■ **Aim of the exercise**: Every entry, from the first to the last, should be written out exactly.

Collected data:
Start of Block
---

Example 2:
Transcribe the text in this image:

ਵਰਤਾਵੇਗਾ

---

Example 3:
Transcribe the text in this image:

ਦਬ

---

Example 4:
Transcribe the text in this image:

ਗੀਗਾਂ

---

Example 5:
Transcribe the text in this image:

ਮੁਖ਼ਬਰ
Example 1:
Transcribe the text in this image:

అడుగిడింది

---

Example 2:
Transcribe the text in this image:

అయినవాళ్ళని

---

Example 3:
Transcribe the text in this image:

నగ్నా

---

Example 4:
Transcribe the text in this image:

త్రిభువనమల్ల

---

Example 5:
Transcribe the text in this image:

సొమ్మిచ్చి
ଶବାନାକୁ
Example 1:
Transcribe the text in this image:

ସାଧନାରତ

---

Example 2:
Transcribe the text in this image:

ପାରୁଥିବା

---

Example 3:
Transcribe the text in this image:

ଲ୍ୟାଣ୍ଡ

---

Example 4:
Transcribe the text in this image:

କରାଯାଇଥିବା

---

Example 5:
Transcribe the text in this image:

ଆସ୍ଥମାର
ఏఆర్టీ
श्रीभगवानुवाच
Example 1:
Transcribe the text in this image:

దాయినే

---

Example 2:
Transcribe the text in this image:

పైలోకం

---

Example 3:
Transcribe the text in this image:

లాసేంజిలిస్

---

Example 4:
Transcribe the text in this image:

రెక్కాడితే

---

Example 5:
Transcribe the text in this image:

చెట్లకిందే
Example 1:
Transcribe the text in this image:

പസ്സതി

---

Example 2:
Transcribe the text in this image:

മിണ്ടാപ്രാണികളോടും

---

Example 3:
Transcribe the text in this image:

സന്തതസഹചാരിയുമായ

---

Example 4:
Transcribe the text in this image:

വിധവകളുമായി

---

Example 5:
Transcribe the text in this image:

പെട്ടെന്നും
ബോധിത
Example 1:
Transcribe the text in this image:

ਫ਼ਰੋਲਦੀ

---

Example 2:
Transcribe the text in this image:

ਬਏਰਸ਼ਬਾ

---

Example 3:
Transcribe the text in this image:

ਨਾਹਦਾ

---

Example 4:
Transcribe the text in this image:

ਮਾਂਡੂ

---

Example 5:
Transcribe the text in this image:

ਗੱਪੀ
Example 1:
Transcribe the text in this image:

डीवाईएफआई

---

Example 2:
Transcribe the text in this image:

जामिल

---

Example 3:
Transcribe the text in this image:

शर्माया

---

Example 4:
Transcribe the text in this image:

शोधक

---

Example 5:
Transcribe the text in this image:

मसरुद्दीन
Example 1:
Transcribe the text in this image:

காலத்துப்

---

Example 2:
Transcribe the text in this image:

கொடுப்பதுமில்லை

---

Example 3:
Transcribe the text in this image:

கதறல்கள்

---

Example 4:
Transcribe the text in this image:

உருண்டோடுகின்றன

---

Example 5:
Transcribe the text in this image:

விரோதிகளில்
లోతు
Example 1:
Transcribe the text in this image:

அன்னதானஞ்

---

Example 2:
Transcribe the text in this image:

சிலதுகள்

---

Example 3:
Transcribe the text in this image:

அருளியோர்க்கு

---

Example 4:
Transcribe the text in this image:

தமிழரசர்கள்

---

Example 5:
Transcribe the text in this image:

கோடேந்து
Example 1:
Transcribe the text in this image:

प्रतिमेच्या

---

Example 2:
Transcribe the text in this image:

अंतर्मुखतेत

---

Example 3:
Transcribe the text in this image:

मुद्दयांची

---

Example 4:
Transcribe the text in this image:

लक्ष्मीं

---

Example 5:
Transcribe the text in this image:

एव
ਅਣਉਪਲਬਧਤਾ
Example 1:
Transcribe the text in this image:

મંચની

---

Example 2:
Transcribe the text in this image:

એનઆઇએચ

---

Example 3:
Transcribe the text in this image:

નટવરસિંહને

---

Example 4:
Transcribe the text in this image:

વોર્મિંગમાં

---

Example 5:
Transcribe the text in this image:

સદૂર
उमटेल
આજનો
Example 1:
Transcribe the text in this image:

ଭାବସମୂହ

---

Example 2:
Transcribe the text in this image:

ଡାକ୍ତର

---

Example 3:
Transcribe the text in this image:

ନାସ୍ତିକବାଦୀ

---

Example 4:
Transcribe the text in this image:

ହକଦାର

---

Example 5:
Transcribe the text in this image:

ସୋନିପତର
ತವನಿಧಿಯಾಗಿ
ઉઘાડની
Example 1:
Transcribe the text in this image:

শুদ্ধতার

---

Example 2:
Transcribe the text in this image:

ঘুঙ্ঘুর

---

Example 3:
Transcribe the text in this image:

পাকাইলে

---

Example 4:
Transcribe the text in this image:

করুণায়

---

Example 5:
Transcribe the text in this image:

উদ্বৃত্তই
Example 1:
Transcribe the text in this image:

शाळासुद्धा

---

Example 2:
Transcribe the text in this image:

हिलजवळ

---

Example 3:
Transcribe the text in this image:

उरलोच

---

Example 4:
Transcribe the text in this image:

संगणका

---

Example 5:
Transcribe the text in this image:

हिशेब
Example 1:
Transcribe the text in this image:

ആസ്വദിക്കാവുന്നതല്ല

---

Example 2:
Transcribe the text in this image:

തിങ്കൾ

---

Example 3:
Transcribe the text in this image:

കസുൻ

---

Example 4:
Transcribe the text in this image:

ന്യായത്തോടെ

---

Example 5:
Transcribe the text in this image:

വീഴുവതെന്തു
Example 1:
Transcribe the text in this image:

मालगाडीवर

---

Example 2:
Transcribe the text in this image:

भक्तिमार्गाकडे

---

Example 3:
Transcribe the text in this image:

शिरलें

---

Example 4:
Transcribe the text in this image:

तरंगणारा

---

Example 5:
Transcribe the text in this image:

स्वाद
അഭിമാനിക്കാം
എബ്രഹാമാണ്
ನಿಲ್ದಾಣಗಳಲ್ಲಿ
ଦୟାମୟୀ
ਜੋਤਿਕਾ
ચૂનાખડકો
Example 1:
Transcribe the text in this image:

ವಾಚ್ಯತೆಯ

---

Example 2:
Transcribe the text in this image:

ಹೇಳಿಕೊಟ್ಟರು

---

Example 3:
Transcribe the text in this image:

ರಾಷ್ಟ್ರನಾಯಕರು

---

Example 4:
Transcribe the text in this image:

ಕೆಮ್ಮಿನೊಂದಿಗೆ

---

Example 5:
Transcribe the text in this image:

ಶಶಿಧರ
End of Block
■ **Output below**:
---

Example 2:
Transcribe the text in this image:

ਵਰਤਾਵੇਗਾ

---

Example 3:
Transcribe the text in this image:

ਦਬ

---

Example 4:
Transcribe the text in this image:

ਗੀਗਾਂ

---

Example 5:
Transcribe the text in this image:

ਮੁਖ਼ਬਰ
Example 1:
Transcribe the text in this image:

అడుగిడింది

---

Example 2:
Transcribe the text in this image:

అయినవాళ్ళని

---

Example 3:
Transcribe the text in this image:

నగ్నా

---

Example 4:
Transcribe the text in this image:

త్రిభువనమల్ల

---

Example 5:
Transcribe the text in this image:

సొమ్మిచ్చి
ଶବାନାକୁ
Example 1:
Transcribe the text in this image:

ସାଧନାରତ

---

Example 2:
Transcribe the text in this image:

ପାରୁଥିବା

---

Example 3:
Transcribe the text in this image:

ଲ୍ୟାଣ୍ଡ

---

Example 4:
Transcribe the text in this image:

କରାଯାଇଥିବା

---

Example 5:
Transcribe the text in this image:

ଆସ୍ଥମାର
ఏఆర్టీ
श्रीभगवानुवाच
Example 1:
Transcribe the text in this image:

దాయినే

---

Example 2:
Transcribe the text in this image:

పైలోకం

---

Example 3:
Transcribe the text in this image:

లాసేంజిలిస్

---

Example 4:
Transcribe the text in this image:

రెక్కాడితే

---

Example 5:
Transcribe the text in this image:

చెట్లకిందే
Example 1:
Transcribe the text in this image:

പസ്സതി

---

Example 2:
Transcribe the text in this image:

മിണ്ടാപ്രാണികളോടും

---

Example 3:
Transcribe the text in this image:

സന്തതസഹചാരിയുമായ

---

Example 4:
Transcribe the text in this image:

വിധവകളുമായി

---

Example 5:
Transcribe the text in this image:

പെട്ടെന്നും
ബോധിത
Example 1:
Transcribe the text in this image:

ਫ਼ਰੋਲਦੀ

---

Example 2:
Transcribe the text in this image:

ਬਏਰਸ਼ਬਾ

---

Example 3:
Transcribe the text in this image:

ਨਾਹਦਾ

---

Example 4:
Transcribe the text in this image:

ਮਾਂਡੂ

---

Example 5:
Transcribe the text in this image:

ਗੱਪੀ
Example 1:
Transcribe the text in this image:

डीवाईएफआई

---

Example 2:
Transcribe the text in this image:

जामिल

---

Example 3:
Transcribe the text in this image:

शर्माया

---

Example 4:
Transcribe the text in this image:

शोधक

---

Example 5:
Transcribe the text in this image:

मसरुद्दीन
Example 1:
Transcribe the text in this image:

காலத்துப்

---

Example 2:
Transcribe the text in this image:

கொடுப்பதுமில்லை

---

Example 3:
Transcribe the text in this image:

கதறல்கள்

---

Example 4:
Transcribe the text in this image:

உருண்டோடுகின்றன

---

Example 5:
Transcribe the text in this image:

விரோதிகளில்
లోతు
Example 1:
Transcribe the text in this image:

அன்னதானஞ்

---

Example 2:
Transcribe the text in this image:

சிலதுகள்

---

Example 3:
Transcribe the text in this image:

அருளியோர்க்கு

---

Example 4:
Transcribe the text in this image:

தமிழரசர்கள்

---

Example 5:
Transcribe the text in this image:

கோடேந்து
Example 1:
Transcribe the text in this image:

प्रतिमेच्या

---

Example 2:
Transcribe the text in this image:

अंतर्मुखतेत

---

Example 3:
Transcribe the text in this image:

मुद्दयांची

---

Example 4:
Transcribe the text in this image:

लक्ष्मीं

---

Example 5:
Transcribe the text in this image:

एव
ਅਣਉਪਲਬਧਤਾ
Example 1:
Transcribe the text in this image:

મંચની

---

Example 2:
Transcribe the text in this image:

એનઆઇએચ

---

Example 3:
Transcribe the text in this image:

નટવરસિંહને

---

Example 4:
Transcribe the text in this image:

વોર્મિંગમાં

---

Example 5:
Transcribe the text in this image:

સદૂર
उमटेल
આજનો
Example 1:
Transcribe the text in this image:

ଭାବସମୂହ

---

Example 2:
Transcribe the text in this image:

ଡାକ୍ତର

---

Example 3:
Transcribe the text in this image:

ନାସ୍ତିକବାଦୀ

---

Example 4:
Transcribe the text in this image:

ହକଦାର

---

Example 5:
Transcribe the text in this image:

ସୋନିପତର
ತವನಿಧಿಯಾಗಿ
ઉઘાડની
Example 1:
Transcribe the text in this image:

শুদ্ধতার

---

Example 2:
Transcribe the text in this image:

ঘুঙ্ঘুর

---

Example 3:
Transcribe the text in this image:

পাকাইলে

---

Example 4:
Transcribe the text in this image:

করুণায়

---

Example 5:
Transcribe the text in this image:

উদ্বৃত্তই
Example 1:
Transcribe the text in this image:

शाळासुद्धा

---

Example 2:
Transcribe the text in this image:

हिलजवळ

---

Example 3:
Transcribe the text in this image:

उरलोच

---

Example 4:
Transcribe the text in this image:

संगणका

---

Example 5:
Transcribe the text in this image:

हिशेब
Example 1:
Transcribe the text in this image:

ആസ്വദിക്കാവുന്നതല്ല

---

Example 2:
Transcribe the text in this image:

തിങ്കൾ

---

Example 3:
Transcribe the text in this image:

കസുൻ

---

Example 4:
Transcribe the text in this image:

ന്യായത്തോടെ

---

Example 5:
Transcribe the text in this image:

വീഴുവതെന്തു
Example 1:
Transcribe the text in this image:

मालगाडीवर

---

Example 2:
Transcribe the text in this image:

भक्तिमार्गाकडे

---

Example 3:
Transcribe the text in this image:

शिरलें

---

Example 4:
Transcribe the text in this image:

तरंगणारा

---

Example 5:
Transcribe the text in this image:

स्वाद
അഭിമാനിക്കാം
എബ്രഹാമാണ്
ನಿಲ್ದಾಣಗಳಲ್ಲಿ
ଦୟାମୟୀ
ਜੋਤਿਕਾ
ચૂનાખડકો
Example 1:
Transcribe the text in this image:

ವಾಚ್ಯತೆಯ

---

Example 2:
Transcribe the text in this image:

ಹೇಳಿಕೊಟ್ಟರು

---

Example 3:
Transcribe the text in this image:

ರಾಷ್ಟ್ರನಾಯಕರು

---

Example 4:
Transcribe the text in this image:

ಕೆಮ್ಮಿನೊಂದಿಗೆ

---

Example 5:
Transcribe the text in this image:

ಶಶಿಧರ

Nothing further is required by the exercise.